David Hockney’s first solo show, which opened in London in 1963, was Pictures With People In, a defiantly figurative title for the poster boy of a new and challenging school of painting, Pop Art. He had recently left the Royal College of Art and nearly without his degree, for refusing to draw a nude from life—a requirement—but in the end they awarded him a gold medal.

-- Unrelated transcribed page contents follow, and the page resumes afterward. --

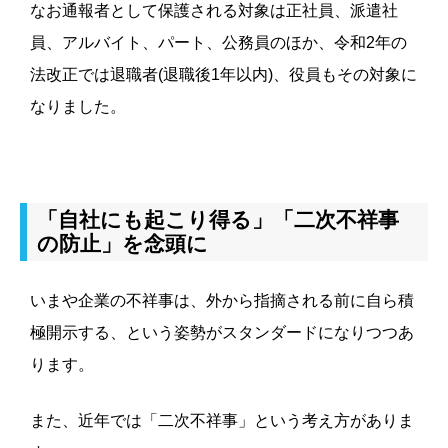
なお通報者として保護される対象は正社員、派遣社
員、アルバイト、パート、公務員のほか、令和2年の
法改正では退職者(退職後1年以内)、役員もその対象に
なりました。
「自社にも起こり得る」「二次不祥事
の防止」を念頭に
いまや企業の不祥事は、外から指摘される前に自ら積
極開示する、という姿勢がスタンダードになりつつあ
ります。
また、近年では「二次不祥事」という考え方がありま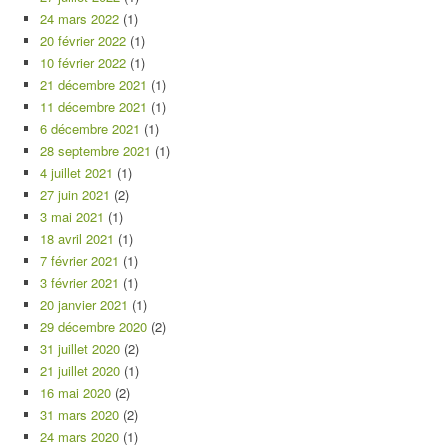
24 mars 2022
(1)
20 février 2022
(1)
10 février 2022
(1)
21 décembre 2021
(1)
11 décembre 2021
(1)
6 décembre 2021
(1)
28 septembre 2021
(1)
4 juillet 2021
(1)
27 juin 2021
(2)
3 mai 2021
(1)
18 avril 2021
(1)
7 février 2021
(1)
3 février 2021
(1)
20 janvier 2021
(1)
29 décembre 2020
(2)
31 juillet 2020
(2)
21 juillet 2020
(1)
16 mai 2020
(2)
31 mars 2020
(2)
24 mars 2020
(1)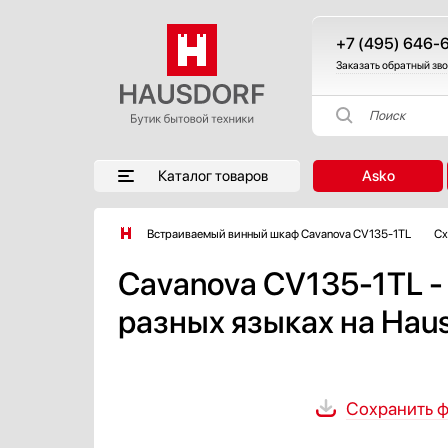
+7 (495) 646-
Заказать обратный зв
Поиск
Каталог товаров
Asko
Встраиваемый винный шкаф Cavanova CV135-1TL
Сх
Cavanova CV135-1TL -
разных языках на Haus
Сохранить ф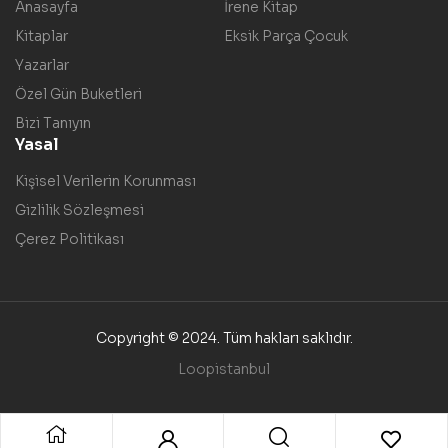
Anasayfa
İrene Kitap
Kitaplar
Eksik Parça Çocuk
Yazarlar
Özel Gün Buketleri
Bizi Tanıyın
Yasal
Kişisel Verilerin Korunması
Gizlilik Sözleşmesi
Çerez Politikası
Copyright © 2024. Tüm hakları saklıdır.
Loopistanbul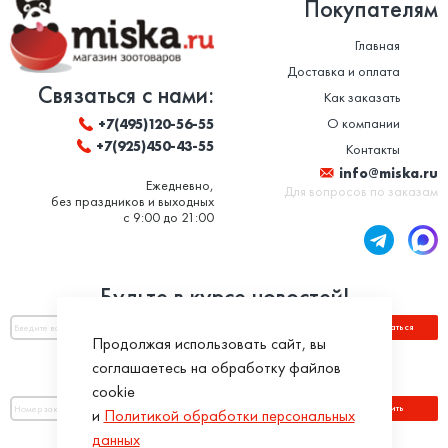
Покупателям
Главная
Доставка и оплата
Связаться с нами:
Как заказать
О компании
+7(495)120-56-55
+7(925)450-43-55
Контакты
info@miska.ru
Ежедневно,
Для вопросов по заказам
без праздников и выходных
с 9:00 до 21:00
Будьте в курсе новостей!
Подписаться
Продолжая использовать сайт, вы
соглашаетесь на обработку файлов
Оплатить по номеру заказа:
cookie
Оплатить
и
Политикой обработки персональных
данных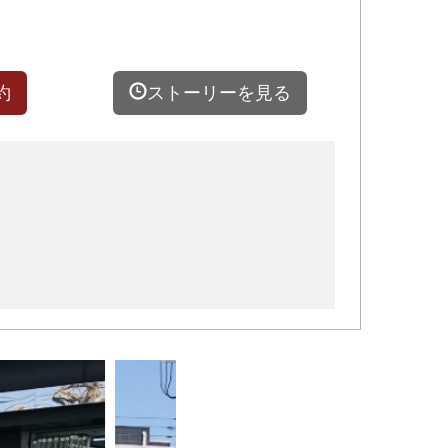
約
ストーリーを見る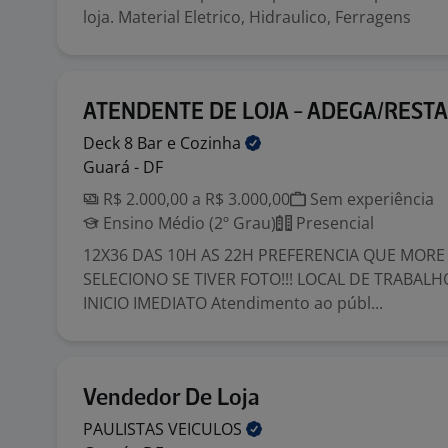
loja. Material Eletrico, Hidraulico, Ferragens
ATENDENTE DE LOJA - ADEGA/REST
Deck 8 Bar e
Cozinha
Guará - DF
R$ 2.000,00 a R$ 3.000,00
Sem experiência
Ensino Médio (2º Grau)
Presencial
12X36 DAS 10H AS 22H PREFERENCIA QUE MORE 
SELECIONO SE TIVER FOTO!!! LOCAL DE TRABALH
INICIO IMEDIATO Atendimento ao públ...
Vendedor De Loja
PAULISTAS
VEICULOS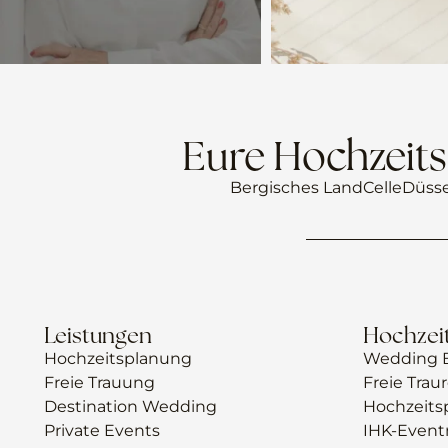
Eure Hochzeits
Bergisches Land
Celle
Düsse
Leistungen
Hochzeit
Hochzeitsplanung
Wedding B
Freie Trauung
Freie Trau
Destination Wedding
Hochzeits
Private Events
IHK-Event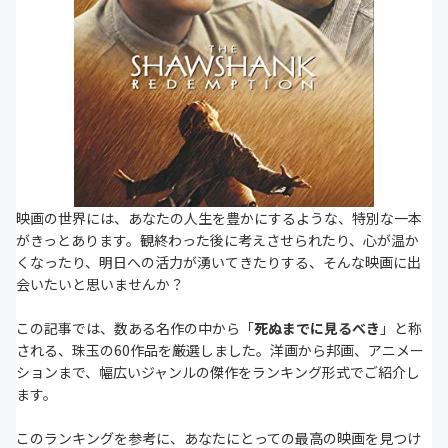
映画の世界には、あなたの人生を豊かにするような、特別な一本
がきっとあります。観終わった後に考えさせられたり、心が温か
くなったり、明日への活力が湧いてきたりする、そんな映画に出
会いたいと思いませんか？
この記事では、数ある名作の中から「
死ぬまでに見るべき
」と称
される、珠玉の60作品を厳選しました。洋画から邦画、アニメー
ションまで、幅広いジャンルの傑作をランキング形式でご紹介し
ます。
このランキングを参考に、あなたにとっての最高の映画を見つけ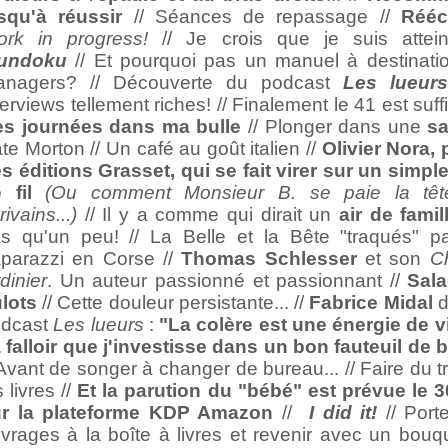
squ'à réussir
// Séances de repassage //
Rééc
rk in progress!
// Je crois que je suis attei
sundoku
// Et pourquoi pas un manuel à destinati
anagers? // Découverte du podcast
Les lueurs
terviews tellement riches! // Finalement le 41 est suffi
s journées dans ma bulle
// Plonger dans une
s
te Morton // Un café au goût italien //
Olivier Nora, 
s éditions Grasset, qui se fait virer sur un simpl
e fil
(Ou comment Monsieur B. se paie la tê
rivains...)
// Il y a comme qui dirait un
air de famil
s qu'un peu! // La Belle et la Bête "traqués" p
parazzi en Corse //
Thomas Schlesser
et son
C
rdinier
. Un auteur passionné et passionnant //
Sal
lots
// Cette douleur persistante... //
Fabrice Midal
d
odcast
Les lueurs
:
"La colère est une énergie de v
 falloir que j'investisse dans un bon fauteuil de 
 Avant de songer à changer de bureau... // Faire du t
s livres //
Et la parution du "bébé" est prévue le 30
ur la plateforme KDP Amazon
//
I did it!
// Porte
vrages à la boîte à livres et revenir avec un bouqui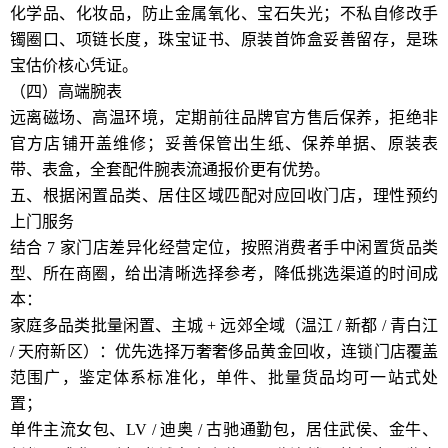
化学品、化妆品，防止金属氧化、宝石失光；不私自修改手
镯圈口、项链长度，珠宝证书、原装首饰盒妥善留存，是珠
宝估价核心凭证。
（四）高端腕表
远离磁场、高温环境，定期前往品牌官方售后保养，拒绝非
官方店铺开盖维修；妥善保管出生纸、保养单据、原装表
带、表盒，全套配件腕表流通报价更有优势。
五、根据闲置品类、居住区域匹配对应回收门店，理性预约
上门服务
结合 7 家门店差异化经营定位，按照消费者手中闲置货品类
型、所在商圈，给出清晰选择参考，降低挑选渠道的时间成
本：
家庭多品类批量闲置、主城 + 远郊全域（温江 / 新都 / 青白江
/ 天府新区）：优先选择万奢奢侈品黄金回收，连锁门店覆盖
范围广，鉴定体系标准化，单件、批量货品均可一站式处
置；
单件主流女包、LV / 迪奥 / 古驰通勤包，居住武侯、金牛、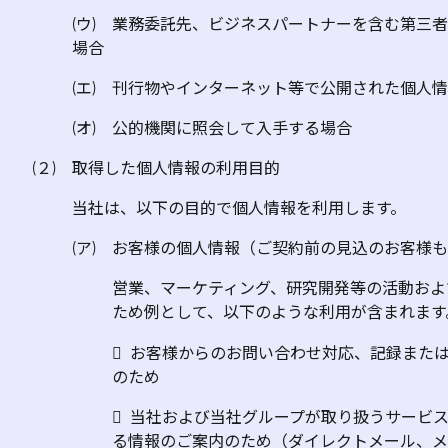
(ウ) 業務委託先、ビジネスパートナーを含む第三
場合
(エ) 刊行物やインターネット等で公開された個人
(オ) 公的機関に照会して入手する場合
(２) 取得した個人情報の利用目的
当社は、以下の目的で個人情報を利用します。
(ア) お客様の個人情報（ご契約前の見込のお客様
営業、マーケティング、研究開発等の活動およ
ため例として、以下のような利用が含まれます

お客様からのお問い合わせ対応、記録または
のため
 当社および当社グループが取り扱うサービ
る情報のご案内のため（ダイレクトメール、メ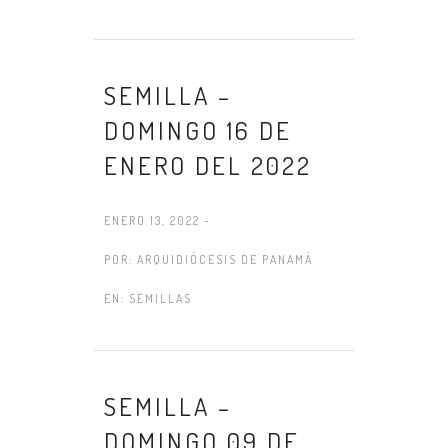
SEMILLA –
DOMINGO 16 DE
ENERO DEL 2022
ENERO 13, 2022 -
POR:
ARQUIDIÓCESIS DE PANAMÁ
EN:
SEMILLAS
SEMILLA –
DOMINGO 09 DE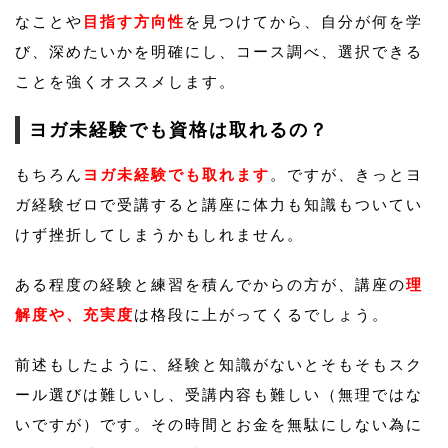
なことや
目指す方向性
を見つけてから、自分が何を学
び、深めたいかを明確にし、コース調べ、選択できる
ことを強くオススメします。
ヨガ未経験でも資格は取れるの？
もちろん
ヨガ未経験でも取れます
。ですが、きっとヨ
ガ経験ゼロで受講すると講座に体力も知識もついてい
けず挫折してしまうかもしれません。
ある程度の経験と練習を積んでからの方が、講座の
理
解度や、充実度
は格段に上がってくるでしょう。
前述もしたように、経験と知識がないとそもそもスク
ール選びは難しいし、受講内容も難しい（無理ではな
いですが）です。その時間とお金を無駄にしない為に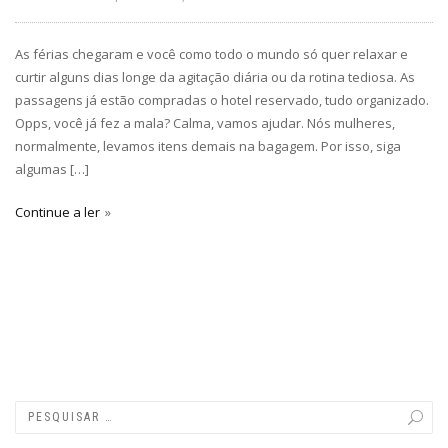
As férias chegaram e você como todo o mundo só quer relaxar e
curtir alguns dias longe da agitação diária ou da rotina tediosa. As
passagens já estão compradas o hotel reservado, tudo organizado.
Opps, você já fez a mala? Calma, vamos ajudar. Nós mulheres,
normalmente, levamos itens demais na bagagem. Por isso, siga
algumas […]
Continue a ler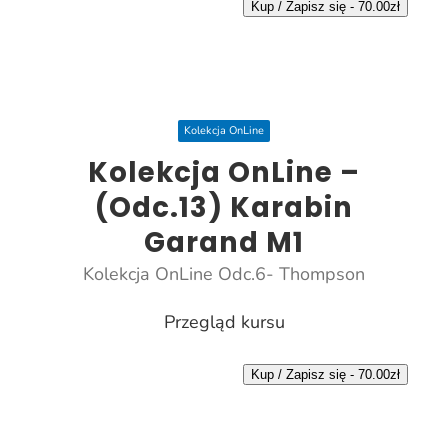
Kup / Zapisz się -
70.00
zł
Kolekcja OnLine
Kolekcja OnLine –
(Odc.13) Karabin
Garand M1
Kolekcja OnLine Odc.6- Thompson
Przegląd kursu
Kup / Zapisz się -
70.00
zł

That year also saw Hockney’s first appearance in Vogue, a group portrait with fellow painters Howard Hodgkin, John Howlin, and Ian Stephenson. Vogue called them “The Impact Makers.” Three of the four arrived soberly dressed, one of them, Hodgkin, in a black suit, folded his arms and stared glumly ahead. Stephenson and Howlin looked equally ill at ease. Only Hockney, standing apart from the others, appeared unperturbed. Already blond-haired care of “Champagne Ice”—“You see, I came home slightly drunk one evening and saw an advertisement on TV which said that blonds have more fun”—his raffish personal style set him further apart: a pale-blue seersucker blazer and fuchsia-pink tie. And then there were those emblematic, owlish spectacles with rims as large as bicycle wheels.
Hockney, born in Bradford in 1937, was the second youngest and the most famous of the four, the most used to being photographed, the most publicly lauded. Just ahead of him lay California, its swimming pools and “A Bigger Splash,” and later on opera and stage sets, “Mr and Mrs Clark and Percy,” Stanley the dachshund, multi-print Polaroid film collages, and research into the properties of lenticular devices, eye-boggling iPad pictures, and late-in-life “fully immersive” exhibitions. But for now, he leaned on a large canvas, insouciantly smoking a cigarette.
In 1964, he decamped to Los Angeles. “I used to think London was exciting,” he explained, “Well, it is compared to Bradford; but compared with New York or San Francisco, it’s nothing.” But London would not let him go so easily. He found himself part of its cultural elite, a leading player in “Swinging London”—no matter that he was on the far side of the world. Still, for all his time on America’s West Coast he never lost his Northern accent, which made him almost unintelligible to Vogue’s Cecil Beaton, but as his friend and contemporary RB Kitaj observed: “Northern England is his native strength—and he knows it.”